Work item:
Copy each line that contains the string "Word", taking them from the material.
===== Provided entries
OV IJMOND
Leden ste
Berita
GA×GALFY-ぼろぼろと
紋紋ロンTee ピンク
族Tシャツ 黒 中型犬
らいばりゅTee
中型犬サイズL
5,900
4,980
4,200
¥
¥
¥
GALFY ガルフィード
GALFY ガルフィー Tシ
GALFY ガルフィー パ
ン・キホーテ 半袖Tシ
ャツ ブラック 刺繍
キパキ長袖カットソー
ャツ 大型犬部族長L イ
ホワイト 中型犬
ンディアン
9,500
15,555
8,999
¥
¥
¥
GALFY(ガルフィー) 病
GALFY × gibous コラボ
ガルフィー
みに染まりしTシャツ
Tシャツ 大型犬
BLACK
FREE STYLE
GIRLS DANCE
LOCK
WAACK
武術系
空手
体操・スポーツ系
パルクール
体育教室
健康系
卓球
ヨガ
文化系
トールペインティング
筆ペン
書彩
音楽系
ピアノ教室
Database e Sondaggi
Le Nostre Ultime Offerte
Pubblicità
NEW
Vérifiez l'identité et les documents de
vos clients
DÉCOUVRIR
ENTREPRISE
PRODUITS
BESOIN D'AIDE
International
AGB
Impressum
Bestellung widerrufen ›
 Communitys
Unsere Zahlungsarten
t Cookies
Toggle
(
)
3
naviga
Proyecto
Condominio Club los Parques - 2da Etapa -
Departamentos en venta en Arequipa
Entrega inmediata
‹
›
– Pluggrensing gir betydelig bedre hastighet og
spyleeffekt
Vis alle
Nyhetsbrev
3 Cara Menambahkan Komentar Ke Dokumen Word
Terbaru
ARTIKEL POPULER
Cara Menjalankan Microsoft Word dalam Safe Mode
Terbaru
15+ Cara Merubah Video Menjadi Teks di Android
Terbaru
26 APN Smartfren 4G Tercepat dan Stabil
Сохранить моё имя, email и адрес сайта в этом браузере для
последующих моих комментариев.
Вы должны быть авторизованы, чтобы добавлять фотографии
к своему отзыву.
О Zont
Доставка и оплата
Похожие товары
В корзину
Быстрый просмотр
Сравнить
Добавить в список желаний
==========
Exercise solution:
3 Cara Menambahkan Komentar Ke Dokumen Word
Cara Menjalankan Microsoft Word dalam Safe Mode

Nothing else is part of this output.